◆ STATED PROBLEM: Do these statements agree with the passage on the Ruthenia font? For each, answer yes or no and quote the deciding words from the passage. 1. The civil Russian alphabet was based on the Dutch antiqua. 2. Vasyl Chebanyk found the Ukrainian alphabet in a museum. 3. Ruthenia is a complete stylization.
** start of SELECTION **
In fact, until 1710, that is before the civil Russian alphabet was introduced due to the reform of Peter I, the original Ukrainian alphabet had had another letter form, which was more sophisticated and expressive. The civil Russian alphabet, which we use up to now, was created on the basis of the Dutch antiqua and is a kind of simplified hybrid of Latin and Cyrillic alphabets.
Vasyl Chebanyk, a well-known Ukrainian calligrapher and book graphic artist, has set himself the goal of returning the letter form of the real pre-Peter Cyrillic alphabet, having found the Ukrainian alphabet in the archives, and created the modern Ruthenia font on its basis.
It includes the sophistication of the Ukrainian Baroque, the tunefulness of the language, the wide stretches of steppes and fields, the richness of nature, and the phonetic and lexical diversity of the Ukrainian language. Letters of this font are characterized by reasonableness, logic, integrity, easy implementation, and thoroughness. At the same time, Ruthenia is not a complete stylization, as this font is real, and it doesn’t play with you, because the dynamics are generated by the need of culture, and the hand of a contemporary artist is visible in movement, lettering and flourish. That’s how the past meets the present.
** end of SELECTION **
** start of ITEMS **
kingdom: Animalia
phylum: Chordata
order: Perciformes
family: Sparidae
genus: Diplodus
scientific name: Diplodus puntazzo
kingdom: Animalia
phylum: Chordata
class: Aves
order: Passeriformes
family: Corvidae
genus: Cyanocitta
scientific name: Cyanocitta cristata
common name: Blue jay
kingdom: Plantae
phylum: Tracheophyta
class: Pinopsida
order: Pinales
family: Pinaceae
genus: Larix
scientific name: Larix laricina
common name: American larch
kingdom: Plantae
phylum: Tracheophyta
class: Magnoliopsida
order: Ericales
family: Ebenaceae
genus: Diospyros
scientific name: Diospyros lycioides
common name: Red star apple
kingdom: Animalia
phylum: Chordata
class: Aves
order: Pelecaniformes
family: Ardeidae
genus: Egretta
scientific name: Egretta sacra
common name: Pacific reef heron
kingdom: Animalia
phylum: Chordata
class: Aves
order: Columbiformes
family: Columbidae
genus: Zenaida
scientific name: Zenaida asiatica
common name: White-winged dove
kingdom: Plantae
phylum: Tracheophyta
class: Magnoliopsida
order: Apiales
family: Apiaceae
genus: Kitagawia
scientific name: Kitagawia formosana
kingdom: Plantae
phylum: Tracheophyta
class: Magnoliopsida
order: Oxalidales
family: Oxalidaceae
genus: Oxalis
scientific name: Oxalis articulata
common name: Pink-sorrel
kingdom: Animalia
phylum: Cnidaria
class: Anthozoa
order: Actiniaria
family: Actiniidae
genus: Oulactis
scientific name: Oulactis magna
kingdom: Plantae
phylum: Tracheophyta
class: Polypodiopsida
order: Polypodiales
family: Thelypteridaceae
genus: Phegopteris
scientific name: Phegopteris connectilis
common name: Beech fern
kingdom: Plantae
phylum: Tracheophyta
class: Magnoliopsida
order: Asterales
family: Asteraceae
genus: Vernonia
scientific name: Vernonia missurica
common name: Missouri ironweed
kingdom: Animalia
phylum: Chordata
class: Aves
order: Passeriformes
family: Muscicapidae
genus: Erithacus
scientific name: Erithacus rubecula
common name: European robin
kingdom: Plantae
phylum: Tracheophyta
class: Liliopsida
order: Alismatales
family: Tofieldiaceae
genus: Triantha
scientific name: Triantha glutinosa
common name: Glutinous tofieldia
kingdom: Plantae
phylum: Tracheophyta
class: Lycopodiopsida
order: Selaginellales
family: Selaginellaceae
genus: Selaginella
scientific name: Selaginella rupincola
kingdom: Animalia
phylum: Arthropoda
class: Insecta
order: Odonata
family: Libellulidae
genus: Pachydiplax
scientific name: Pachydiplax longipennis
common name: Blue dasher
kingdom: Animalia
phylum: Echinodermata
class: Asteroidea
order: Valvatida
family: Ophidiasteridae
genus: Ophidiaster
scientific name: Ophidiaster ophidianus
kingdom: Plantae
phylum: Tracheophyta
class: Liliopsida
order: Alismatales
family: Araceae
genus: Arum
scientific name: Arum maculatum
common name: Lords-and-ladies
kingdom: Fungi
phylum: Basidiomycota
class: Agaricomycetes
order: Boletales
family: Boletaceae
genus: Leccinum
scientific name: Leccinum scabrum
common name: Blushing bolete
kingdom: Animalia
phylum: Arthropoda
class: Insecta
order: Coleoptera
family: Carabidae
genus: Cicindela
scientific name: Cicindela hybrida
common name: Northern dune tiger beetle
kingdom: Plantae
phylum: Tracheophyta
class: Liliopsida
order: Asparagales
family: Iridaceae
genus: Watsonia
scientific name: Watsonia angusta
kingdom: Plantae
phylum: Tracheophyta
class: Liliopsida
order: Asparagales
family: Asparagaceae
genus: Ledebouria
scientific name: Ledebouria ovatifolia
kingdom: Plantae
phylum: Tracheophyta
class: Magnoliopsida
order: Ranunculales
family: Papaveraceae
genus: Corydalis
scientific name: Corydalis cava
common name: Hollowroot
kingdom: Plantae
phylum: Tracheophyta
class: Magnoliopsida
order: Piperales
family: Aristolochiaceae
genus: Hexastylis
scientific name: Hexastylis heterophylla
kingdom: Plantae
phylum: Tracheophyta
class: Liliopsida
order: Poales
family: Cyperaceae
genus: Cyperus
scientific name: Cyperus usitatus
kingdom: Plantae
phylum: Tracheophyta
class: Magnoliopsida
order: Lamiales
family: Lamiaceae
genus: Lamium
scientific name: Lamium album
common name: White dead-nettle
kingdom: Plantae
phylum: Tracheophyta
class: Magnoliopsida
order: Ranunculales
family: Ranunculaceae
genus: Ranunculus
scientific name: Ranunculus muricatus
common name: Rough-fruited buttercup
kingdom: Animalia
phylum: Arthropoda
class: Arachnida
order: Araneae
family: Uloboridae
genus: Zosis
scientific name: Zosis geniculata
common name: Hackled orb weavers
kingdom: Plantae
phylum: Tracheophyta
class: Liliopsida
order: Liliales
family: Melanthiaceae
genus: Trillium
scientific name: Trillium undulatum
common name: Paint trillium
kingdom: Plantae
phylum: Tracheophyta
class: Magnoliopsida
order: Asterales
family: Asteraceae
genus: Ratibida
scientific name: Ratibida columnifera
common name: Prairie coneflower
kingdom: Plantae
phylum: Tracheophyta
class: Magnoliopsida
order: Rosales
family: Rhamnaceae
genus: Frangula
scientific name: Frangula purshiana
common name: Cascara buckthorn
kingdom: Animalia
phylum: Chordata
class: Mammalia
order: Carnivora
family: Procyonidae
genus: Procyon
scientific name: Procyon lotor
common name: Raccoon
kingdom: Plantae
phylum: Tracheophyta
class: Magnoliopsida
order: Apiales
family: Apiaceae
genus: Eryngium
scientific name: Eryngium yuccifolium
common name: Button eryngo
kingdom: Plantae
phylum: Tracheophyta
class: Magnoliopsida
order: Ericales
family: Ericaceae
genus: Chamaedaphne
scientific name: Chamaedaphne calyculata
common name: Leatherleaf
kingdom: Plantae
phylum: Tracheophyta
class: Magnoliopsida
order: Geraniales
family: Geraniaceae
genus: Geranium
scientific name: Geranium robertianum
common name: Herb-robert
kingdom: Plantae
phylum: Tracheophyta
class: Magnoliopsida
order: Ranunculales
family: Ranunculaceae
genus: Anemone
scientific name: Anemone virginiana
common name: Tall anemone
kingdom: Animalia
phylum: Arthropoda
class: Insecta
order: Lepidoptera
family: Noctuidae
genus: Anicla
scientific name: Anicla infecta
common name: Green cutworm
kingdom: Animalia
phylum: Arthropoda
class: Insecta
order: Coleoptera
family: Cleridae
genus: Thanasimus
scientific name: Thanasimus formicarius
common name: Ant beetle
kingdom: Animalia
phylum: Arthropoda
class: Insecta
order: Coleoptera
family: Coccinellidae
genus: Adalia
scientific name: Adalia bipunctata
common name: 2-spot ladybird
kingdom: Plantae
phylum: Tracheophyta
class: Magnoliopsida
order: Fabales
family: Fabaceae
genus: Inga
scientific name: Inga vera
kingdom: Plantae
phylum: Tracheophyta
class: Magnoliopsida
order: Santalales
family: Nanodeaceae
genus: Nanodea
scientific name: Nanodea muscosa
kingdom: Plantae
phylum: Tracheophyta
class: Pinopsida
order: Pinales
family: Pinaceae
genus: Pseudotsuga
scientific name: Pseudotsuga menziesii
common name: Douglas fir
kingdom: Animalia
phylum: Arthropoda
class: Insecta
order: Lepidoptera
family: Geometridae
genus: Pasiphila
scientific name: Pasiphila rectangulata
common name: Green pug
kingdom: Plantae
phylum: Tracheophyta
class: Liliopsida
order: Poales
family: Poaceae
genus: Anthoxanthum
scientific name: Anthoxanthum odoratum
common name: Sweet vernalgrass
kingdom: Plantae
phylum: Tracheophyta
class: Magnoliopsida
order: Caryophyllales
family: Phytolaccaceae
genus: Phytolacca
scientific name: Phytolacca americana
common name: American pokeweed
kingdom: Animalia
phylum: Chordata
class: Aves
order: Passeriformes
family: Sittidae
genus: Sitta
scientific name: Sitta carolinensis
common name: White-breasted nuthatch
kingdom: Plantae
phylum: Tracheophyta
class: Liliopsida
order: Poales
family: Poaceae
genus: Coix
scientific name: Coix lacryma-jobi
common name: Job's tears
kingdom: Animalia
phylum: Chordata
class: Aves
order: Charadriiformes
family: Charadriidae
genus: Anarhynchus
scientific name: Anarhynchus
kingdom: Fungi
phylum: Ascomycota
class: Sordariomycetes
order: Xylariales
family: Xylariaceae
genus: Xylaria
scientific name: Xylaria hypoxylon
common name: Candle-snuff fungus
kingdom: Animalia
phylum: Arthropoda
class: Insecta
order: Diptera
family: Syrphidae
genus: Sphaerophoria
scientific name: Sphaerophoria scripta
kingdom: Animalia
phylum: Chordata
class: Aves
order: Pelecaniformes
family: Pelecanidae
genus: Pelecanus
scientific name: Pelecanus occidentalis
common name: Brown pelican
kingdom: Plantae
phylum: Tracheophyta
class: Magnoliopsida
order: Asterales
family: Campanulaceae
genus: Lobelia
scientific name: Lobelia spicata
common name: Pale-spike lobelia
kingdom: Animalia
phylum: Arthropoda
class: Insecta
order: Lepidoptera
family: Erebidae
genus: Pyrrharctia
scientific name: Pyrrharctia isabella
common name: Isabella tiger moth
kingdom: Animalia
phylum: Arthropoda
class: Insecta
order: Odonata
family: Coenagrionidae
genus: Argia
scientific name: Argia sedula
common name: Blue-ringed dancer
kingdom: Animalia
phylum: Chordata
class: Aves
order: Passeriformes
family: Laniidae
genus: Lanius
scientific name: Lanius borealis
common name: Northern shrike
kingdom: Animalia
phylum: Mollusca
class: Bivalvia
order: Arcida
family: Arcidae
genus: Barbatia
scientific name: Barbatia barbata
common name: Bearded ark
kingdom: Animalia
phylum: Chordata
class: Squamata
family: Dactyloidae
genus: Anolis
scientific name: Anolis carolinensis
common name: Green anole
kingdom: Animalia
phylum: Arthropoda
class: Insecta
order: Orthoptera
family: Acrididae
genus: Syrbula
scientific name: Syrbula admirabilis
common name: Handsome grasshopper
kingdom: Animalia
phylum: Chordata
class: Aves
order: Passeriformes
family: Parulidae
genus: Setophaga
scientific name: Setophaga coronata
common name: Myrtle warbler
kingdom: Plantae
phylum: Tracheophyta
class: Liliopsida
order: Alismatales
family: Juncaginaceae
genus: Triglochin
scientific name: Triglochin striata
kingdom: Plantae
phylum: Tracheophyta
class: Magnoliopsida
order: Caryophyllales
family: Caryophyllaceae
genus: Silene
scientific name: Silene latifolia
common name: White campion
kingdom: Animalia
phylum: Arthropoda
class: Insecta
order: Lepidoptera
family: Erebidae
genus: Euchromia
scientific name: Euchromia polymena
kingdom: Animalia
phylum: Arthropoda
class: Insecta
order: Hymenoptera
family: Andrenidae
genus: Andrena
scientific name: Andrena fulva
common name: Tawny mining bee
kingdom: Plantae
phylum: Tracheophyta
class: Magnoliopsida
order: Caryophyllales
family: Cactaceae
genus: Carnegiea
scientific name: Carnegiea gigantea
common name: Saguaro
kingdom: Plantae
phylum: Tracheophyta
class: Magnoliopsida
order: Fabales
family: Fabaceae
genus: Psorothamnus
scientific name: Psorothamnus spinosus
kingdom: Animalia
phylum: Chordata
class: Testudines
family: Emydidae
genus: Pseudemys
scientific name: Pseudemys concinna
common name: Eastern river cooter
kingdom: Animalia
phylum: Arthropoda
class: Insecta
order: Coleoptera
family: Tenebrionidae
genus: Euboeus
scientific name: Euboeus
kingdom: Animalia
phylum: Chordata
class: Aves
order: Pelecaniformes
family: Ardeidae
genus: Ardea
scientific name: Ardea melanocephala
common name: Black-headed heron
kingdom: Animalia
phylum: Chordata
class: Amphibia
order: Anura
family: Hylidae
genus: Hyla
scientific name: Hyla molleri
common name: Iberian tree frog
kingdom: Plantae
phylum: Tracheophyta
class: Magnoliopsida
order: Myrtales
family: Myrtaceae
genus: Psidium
** end of ITEMS **
◆ SOLUTION TO THIS EXERCISE:
1. Yes: "was created on the basis of the Dutch antiqua"
2. No: "having found the Ukrainian alphabet in the archives"
3. No: "Ruthenia is not a complete stylization"